I'm slightly depressed right now. Tonight after dinner, Mike and I took a quick trip to Walmart to pick up some things. On the way out, Mike's like, "Ooh, Dairy Queen." He then turned to me and his kid-in-the-candy-shop grin faded a little and he's quickly said, "No, that's right, you can't have any." I told him it was okay, that I could just get a little one or a shake or something. I've been doing well, so I figured I could binge, right? We pull in and as we get out of the car, I realized it was after 8. I panicked. This was a rule I had set for myself...no eating after 8. I'd seen it on Biggest Loser one time that it's not good to eat that late (I think your metabolism slows way down by then as you're usually getting ready for bed by this time...or something like that). We went in and were waiting in line and I was thinking, "You could have just a little bit, Sam. It's not going to kill you. You're going to the gym tomorrow. You'll be fine. Go ahead." Then Mike mentioned that I'd have to drive home, because he wouldn't be able to eat and drive. Heaving a sigh, I firmed my resolve. We got to the counter. Mike put in his order for a Heath Bar Blizzard. The cashier cheerfully asked if that was all. "Wait," my mind screamed. "No, I want..." But I bit my lip and she rang him up. I had managed to win this small battle.

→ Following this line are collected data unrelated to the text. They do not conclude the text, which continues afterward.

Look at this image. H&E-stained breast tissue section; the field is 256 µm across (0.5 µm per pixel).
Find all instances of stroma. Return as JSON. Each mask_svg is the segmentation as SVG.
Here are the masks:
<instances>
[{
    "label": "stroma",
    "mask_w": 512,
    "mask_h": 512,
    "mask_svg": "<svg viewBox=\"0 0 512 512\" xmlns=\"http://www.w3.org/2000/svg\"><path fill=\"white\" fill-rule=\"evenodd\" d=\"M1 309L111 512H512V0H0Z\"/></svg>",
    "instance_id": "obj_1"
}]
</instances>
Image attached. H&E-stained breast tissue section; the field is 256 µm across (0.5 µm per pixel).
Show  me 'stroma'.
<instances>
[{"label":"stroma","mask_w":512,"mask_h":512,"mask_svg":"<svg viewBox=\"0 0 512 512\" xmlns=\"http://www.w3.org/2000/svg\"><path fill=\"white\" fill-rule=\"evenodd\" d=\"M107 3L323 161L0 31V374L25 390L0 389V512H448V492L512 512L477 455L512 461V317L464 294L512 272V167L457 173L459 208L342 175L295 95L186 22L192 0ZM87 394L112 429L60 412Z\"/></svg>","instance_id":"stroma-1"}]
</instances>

But on the way home, my mind was churning as I drove. Mike finished his Blizzard and we rode in silence for a while. Trying to not feel bad about it, I asked him how it was. "It was good," he replied, but I heard the guilt in his voice. Finally, I told him to tell me I was doing the right thing, that I was doing good. Are you kidding me?!?!?! It's been one week...one MEASLY week since I started this and already I was caving this bad? I'm pitiful! Mike told me he was proud of me for doing this and that I was doing wonderfully so far, to just stay with it. I just can't believe I am that weak that I want to give up after one week. I've realized I've been whiney about not being able to eat more. Part of me says to just screw the whole thing, I'll never get any lighter. I've gone this long this way, I can go longer, right? (*sigh*)
Weigh-in's tomorrow. I'm going to the gym after work with Mike (I'm a little nervous for some reason), and then I'll get home and log on to let you guys know how I've done. Crossing my fingers!